Church members have been operating a heated tent on a vacant lot down the road from the school where people can drop off tributes, talk to a chaplain or simply wander among the mounds of teddy bears, flowers, prayer cards and posters signed by schoolchildren and well-wishers from across the country and the world.

“That’s one of the primary needs of these temporary memorials,” Eastwood said. “People need to release some of that grief, and it becomes a safe place instead of turning into a complicated grief.”

Painful decision made

The question of how long is too long to let these temporary memorials stand has become all too familiar in sites like Columbine, Virginia Tech and, more recently, Aurora, Colo., where gunmen have gone on deadly rampages.

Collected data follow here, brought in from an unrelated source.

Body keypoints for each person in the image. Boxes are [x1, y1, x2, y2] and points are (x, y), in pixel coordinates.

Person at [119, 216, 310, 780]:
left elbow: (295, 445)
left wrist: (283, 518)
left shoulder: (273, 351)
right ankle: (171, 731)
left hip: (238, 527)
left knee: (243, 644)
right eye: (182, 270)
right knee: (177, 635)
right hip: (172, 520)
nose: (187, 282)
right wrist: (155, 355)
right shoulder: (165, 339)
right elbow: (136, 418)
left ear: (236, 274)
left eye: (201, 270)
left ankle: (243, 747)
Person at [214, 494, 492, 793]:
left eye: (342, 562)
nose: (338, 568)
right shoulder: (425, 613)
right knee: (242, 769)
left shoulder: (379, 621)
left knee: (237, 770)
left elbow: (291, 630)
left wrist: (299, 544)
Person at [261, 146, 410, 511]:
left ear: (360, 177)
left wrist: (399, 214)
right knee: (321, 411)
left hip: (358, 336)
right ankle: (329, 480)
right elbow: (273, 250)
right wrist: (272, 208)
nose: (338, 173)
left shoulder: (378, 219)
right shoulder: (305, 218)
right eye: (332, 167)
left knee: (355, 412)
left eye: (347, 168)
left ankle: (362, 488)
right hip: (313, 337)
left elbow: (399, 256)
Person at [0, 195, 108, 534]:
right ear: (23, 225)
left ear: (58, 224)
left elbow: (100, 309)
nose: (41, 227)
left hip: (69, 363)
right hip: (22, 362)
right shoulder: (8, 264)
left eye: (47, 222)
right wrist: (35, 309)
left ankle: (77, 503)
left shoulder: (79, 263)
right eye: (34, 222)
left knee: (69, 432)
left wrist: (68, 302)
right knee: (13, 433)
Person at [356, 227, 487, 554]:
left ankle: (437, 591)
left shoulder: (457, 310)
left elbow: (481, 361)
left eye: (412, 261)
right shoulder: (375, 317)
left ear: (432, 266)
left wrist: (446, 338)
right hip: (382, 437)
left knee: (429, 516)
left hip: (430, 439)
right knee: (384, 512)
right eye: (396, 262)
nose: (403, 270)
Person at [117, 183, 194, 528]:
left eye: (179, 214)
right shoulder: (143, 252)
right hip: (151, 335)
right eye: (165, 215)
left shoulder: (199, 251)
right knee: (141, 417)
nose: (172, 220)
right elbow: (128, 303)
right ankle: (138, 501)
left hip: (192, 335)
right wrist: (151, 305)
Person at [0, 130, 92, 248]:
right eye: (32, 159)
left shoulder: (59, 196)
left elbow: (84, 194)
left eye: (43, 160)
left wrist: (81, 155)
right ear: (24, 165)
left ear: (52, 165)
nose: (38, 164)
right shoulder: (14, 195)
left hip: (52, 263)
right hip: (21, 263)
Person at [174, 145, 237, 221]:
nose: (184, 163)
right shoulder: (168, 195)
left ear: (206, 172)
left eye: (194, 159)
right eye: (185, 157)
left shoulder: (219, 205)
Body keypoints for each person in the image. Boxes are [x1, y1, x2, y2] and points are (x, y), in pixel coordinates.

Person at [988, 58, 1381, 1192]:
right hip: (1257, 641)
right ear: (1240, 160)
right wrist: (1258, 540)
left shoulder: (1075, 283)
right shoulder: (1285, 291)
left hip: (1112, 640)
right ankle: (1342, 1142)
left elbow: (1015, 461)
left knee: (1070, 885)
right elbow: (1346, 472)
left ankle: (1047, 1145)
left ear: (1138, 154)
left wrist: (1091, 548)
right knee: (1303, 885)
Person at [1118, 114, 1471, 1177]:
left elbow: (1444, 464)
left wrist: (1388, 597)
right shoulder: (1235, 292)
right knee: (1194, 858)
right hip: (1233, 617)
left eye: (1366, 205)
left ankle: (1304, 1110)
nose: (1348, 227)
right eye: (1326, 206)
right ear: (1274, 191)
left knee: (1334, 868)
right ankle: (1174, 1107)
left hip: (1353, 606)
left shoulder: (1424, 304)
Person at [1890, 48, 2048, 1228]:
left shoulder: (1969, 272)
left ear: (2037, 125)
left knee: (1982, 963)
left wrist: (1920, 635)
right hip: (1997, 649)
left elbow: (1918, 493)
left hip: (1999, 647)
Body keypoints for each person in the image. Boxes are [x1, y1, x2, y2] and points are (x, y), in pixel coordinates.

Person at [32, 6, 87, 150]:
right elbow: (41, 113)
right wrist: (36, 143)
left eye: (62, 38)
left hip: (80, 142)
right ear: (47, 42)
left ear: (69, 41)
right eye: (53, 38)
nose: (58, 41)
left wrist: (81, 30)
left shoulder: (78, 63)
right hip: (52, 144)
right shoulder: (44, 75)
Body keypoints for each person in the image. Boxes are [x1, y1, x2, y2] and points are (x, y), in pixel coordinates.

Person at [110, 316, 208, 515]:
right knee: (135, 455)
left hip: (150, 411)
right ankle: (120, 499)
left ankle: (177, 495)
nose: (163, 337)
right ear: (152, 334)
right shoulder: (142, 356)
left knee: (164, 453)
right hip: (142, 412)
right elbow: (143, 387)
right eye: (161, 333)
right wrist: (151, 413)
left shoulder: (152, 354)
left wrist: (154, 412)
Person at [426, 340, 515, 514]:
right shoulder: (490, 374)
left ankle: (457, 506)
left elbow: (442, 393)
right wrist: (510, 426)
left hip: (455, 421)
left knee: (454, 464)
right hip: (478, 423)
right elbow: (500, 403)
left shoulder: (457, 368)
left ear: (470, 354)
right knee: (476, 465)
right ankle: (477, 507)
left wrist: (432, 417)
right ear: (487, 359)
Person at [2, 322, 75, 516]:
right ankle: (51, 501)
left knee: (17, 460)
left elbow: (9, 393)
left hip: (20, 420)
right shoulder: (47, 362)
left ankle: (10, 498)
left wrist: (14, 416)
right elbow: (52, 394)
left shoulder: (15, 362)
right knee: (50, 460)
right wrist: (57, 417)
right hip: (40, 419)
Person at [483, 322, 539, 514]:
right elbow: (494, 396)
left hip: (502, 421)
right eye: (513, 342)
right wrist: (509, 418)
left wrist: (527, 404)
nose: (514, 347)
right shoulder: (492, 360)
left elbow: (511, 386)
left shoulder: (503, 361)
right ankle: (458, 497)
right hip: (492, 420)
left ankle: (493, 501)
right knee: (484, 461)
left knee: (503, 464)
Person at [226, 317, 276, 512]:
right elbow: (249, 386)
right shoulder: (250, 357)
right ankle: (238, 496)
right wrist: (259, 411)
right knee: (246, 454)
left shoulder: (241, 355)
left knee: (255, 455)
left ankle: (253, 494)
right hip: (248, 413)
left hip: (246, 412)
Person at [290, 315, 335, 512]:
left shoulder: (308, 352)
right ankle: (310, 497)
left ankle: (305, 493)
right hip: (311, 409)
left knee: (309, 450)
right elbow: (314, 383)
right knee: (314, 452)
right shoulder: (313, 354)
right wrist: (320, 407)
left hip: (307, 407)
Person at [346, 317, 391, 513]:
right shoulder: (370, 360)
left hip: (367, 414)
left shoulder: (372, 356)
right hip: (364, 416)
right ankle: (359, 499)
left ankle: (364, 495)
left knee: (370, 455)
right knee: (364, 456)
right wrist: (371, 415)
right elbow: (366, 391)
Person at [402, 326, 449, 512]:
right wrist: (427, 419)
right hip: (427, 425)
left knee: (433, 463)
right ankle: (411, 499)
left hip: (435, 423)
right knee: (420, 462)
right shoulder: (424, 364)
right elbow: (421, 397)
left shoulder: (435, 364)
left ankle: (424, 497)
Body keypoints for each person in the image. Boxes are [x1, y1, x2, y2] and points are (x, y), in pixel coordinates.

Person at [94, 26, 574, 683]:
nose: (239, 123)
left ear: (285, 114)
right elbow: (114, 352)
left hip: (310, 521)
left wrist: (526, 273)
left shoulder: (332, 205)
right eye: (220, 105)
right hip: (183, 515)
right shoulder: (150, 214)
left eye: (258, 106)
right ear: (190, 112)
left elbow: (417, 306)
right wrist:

Patricia Llodra, Newtown’s first selectwoman, made the painful decision for many herself when she ordered the Public Works Department two weeks after the shooting to remove many of the most elaborate memorials.

Before doing so, Llodra alerted members of the entire community by phone, warning them of the pending removal.

Llodra also wrote a letter to the victims’ families inviting them to spend private time at the sites and to take any items they wished for personal keepsakes. On Dec. 28, the police closed the roads around the memorials for two hours as about 50 people from 15 families took her up on the offer.

That night, after most of the town had gone to bed, employees from the Public Works Department collected all the material and took it to the department’s warehouse.

“There’s no road map for this,” Llodra said. “So I have to really make the decisions based on what my heart tells me is right and what my head says is possible.”

A pair of professionally printed green and white posters outside the Pizza Palace display the number 26 with a halo overhead and an angel’s wings, underlined by a row of angels holding hands. Dila Dushku Fonda, who owns the restaurant with her brothers and a cousin, had a friend print them. She welcomed Llodra’s decision to remove the public memorials. But asked when she might take down her own, she said it was still too soon, the anguish still “too raw.”

“Mourning is such a personal thing,” she said, as she started to cry. “You don’t even have to have children to understand the pain, all you have to have is a heart.”